Input rows:
::::::::::

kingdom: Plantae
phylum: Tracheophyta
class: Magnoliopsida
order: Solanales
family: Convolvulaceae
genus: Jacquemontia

::::::::::

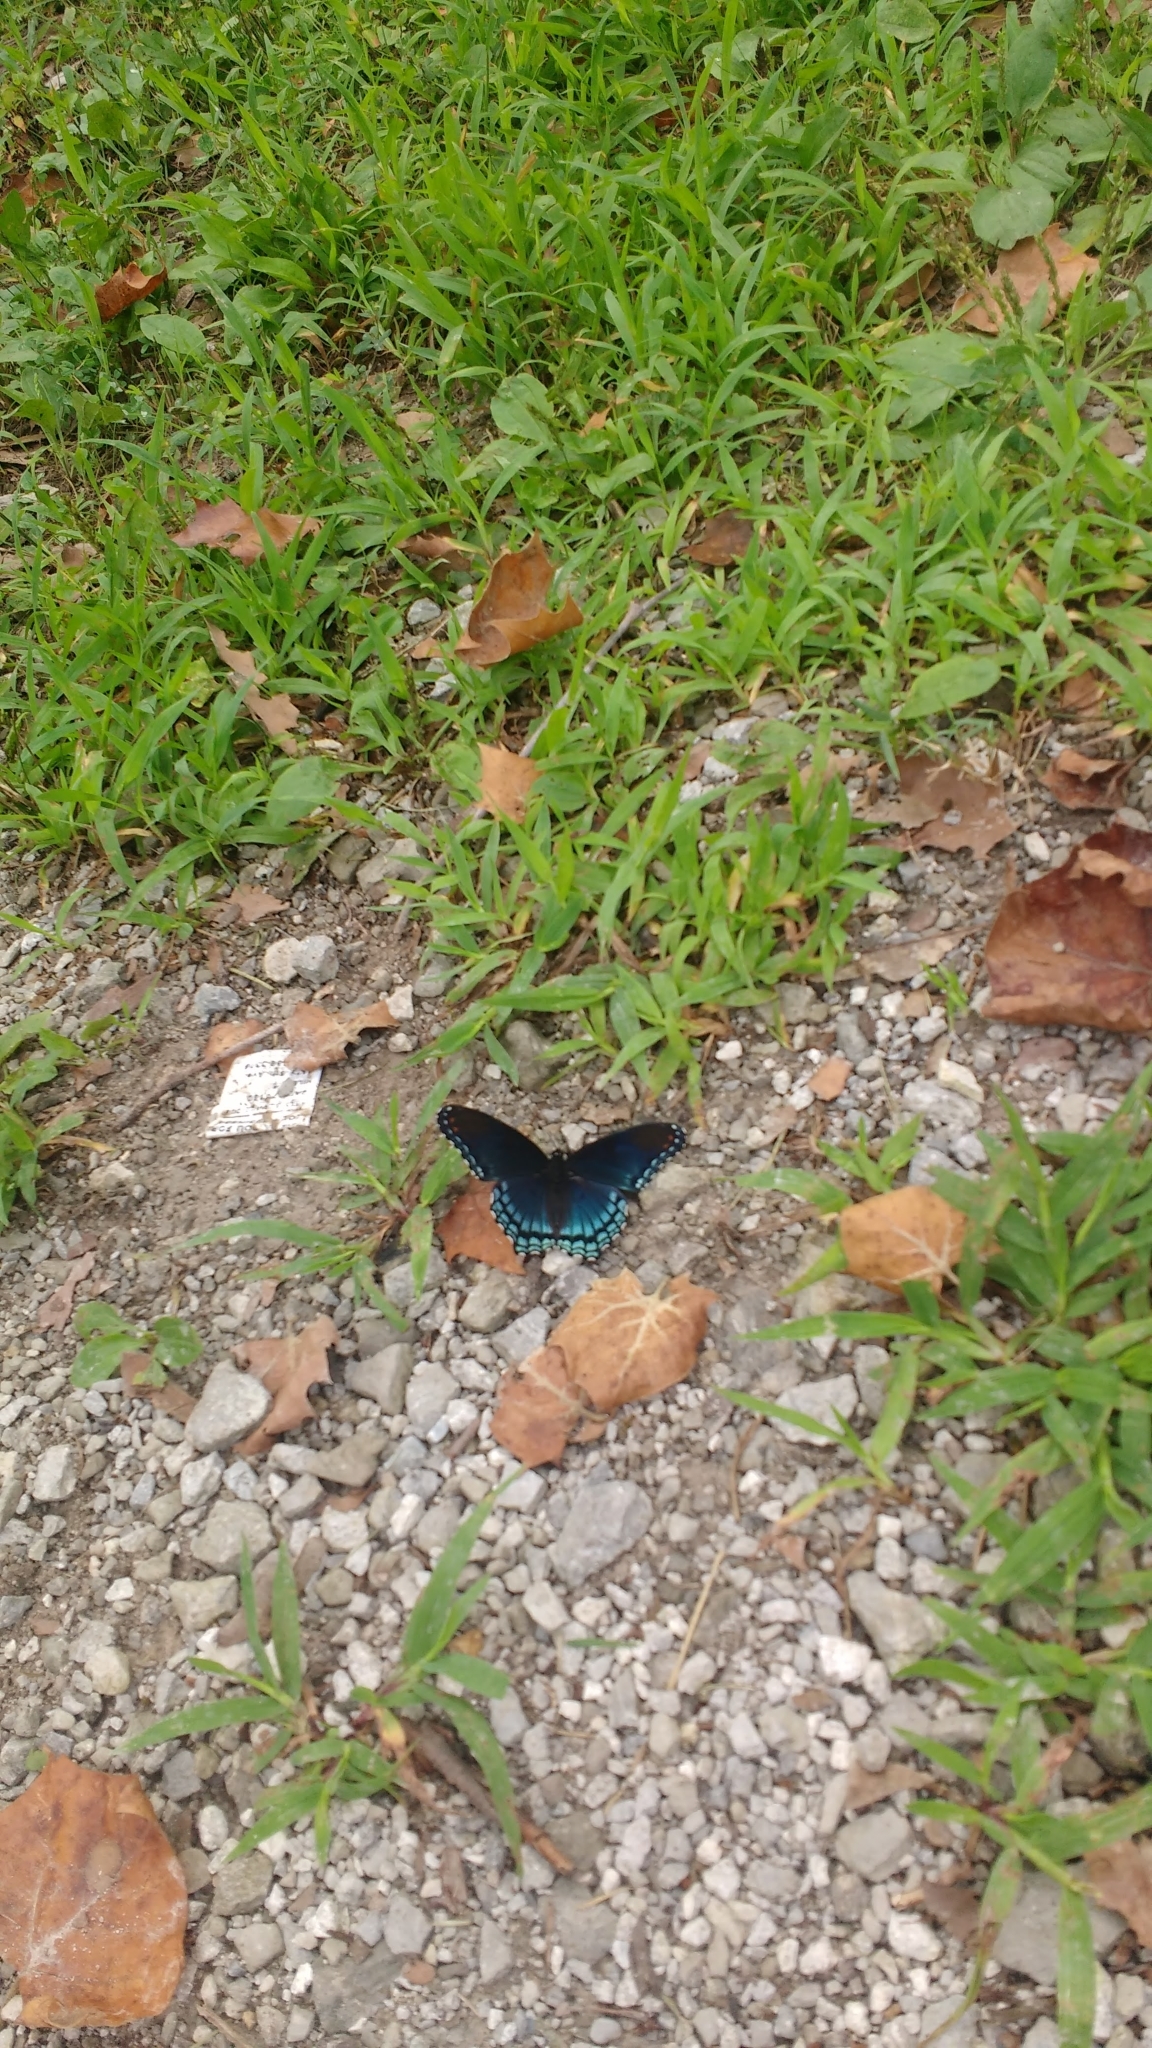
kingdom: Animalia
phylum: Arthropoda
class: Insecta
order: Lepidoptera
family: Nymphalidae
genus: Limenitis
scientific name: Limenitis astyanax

::::::::::

Requirement:
Retype the data from the line with "phylum: Arthropoda" through the line with "scientific name: Limenitis astyanax", keeping every line the same.

Finished answer:
phylum: Arthropoda
class: Insecta
order: Lepidoptera
family: Nymphalidae
genus: Limenitis
scientific name: Limenitis astyanax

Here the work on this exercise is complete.